MATERIAL SUPPLIED.
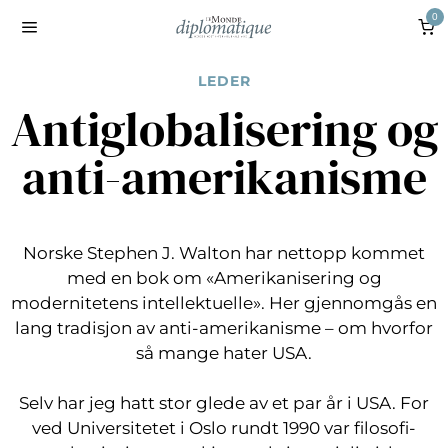
0
LEDER
Antiglobalisering og
anti-amerikanisme
Norske Stephen J. Walton har nettopp kommet
med en bok om «Amerikanisering og
modernitetens intellektuelle». Her gjennomgås en
lang tradisjon av anti-amerikanisme – om hvorfor
så mange hater USA.
Selv har jeg hatt stor glede av et par år i USA. For
ved Universitetet i Oslo rundt 1990 var filosofi-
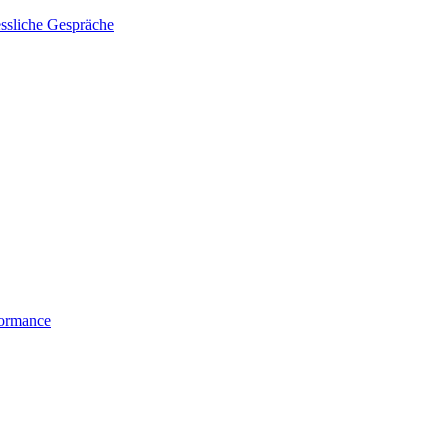
essliche Gespräche
formance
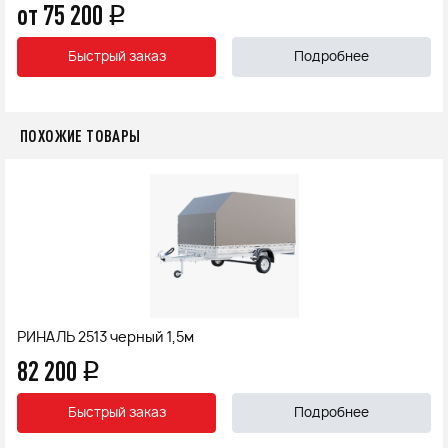
от 75 200
q
Быстрый заказ
Подробнее
ПОХОЖИЕ ТОВАРЫ
РИНАЛЬ 2513 черный 1,5м
82 200
q
Быстрый заказ
Подробнее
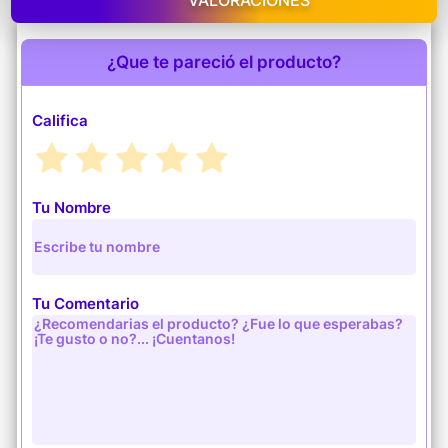
¿Que te pareció el producto?
Califica
Tu Nombre
Tu Comentario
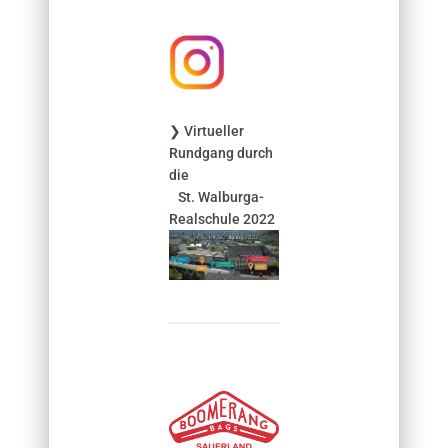
h
:
❯ Virtueller
Rundgang durch
die
St. Walburga-
Realschule 2022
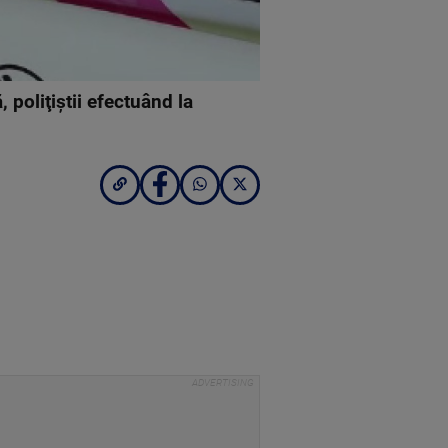
 poliţiştii efectuând la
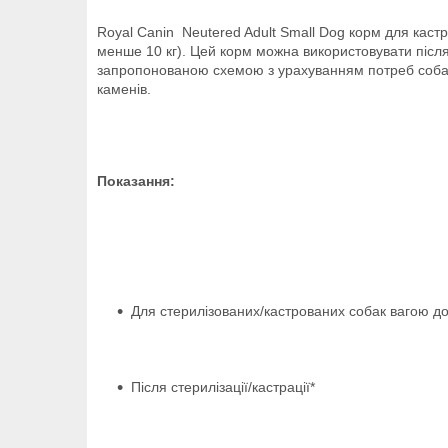
Royal Canin Neutered Adult Small Dog корм для кастр
менше 10 кг). Цей корм можна використовувати після 
запропонованою схемою з урахуванням потреб собак 
каменів.
Показання:
Для стерилізованих/кастрованих собак вагою до 
Після стерилізації/кастрації*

WORK TO COMPLETE. Write out the whole of the data exactly; the pictures stay out.

ANSWER.
0
LEDER
Antiglobalisering og
anti-amerikanisme
Norske Stephen J. Walton har nettopp kommet
med en bok om «Amerikanisering og
modernitetens intellektuelle». Her gjennomgås en
lang tradisjon av anti-amerikanisme – om hvorfor
så mange hater USA.
Selv har jeg hatt stor glede av et par år i USA. For
ved Universitetet i Oslo rundt 1990 var filosofi-
essliche Gespräche
formance
от 75 200
q
Быстрый заказ
Подробнее
ПОХОЖИЕ ТОВАРЫ
РИНАЛЬ 2513 черный 1,5м
82 200
q
Быстрый заказ
Подробнее
¿Que te pareció el producto?
Califica
Tu Nombre
Tu Comentario
h
:
❯ Virtueller
Rundgang durch
die
St. Walburga-
Realschule 2022
 poliţiştii efectuând la
Royal Canin Neutered Adult Small Dog корм для кастр
менше 10 кг). Цей корм можна використовувати після 
запропонованою схемою з урахуванням потреб собак 
каменів.
Показання:
Для стерилізованих/кастрованих собак вагою до 
Після стерилізації/кастрації*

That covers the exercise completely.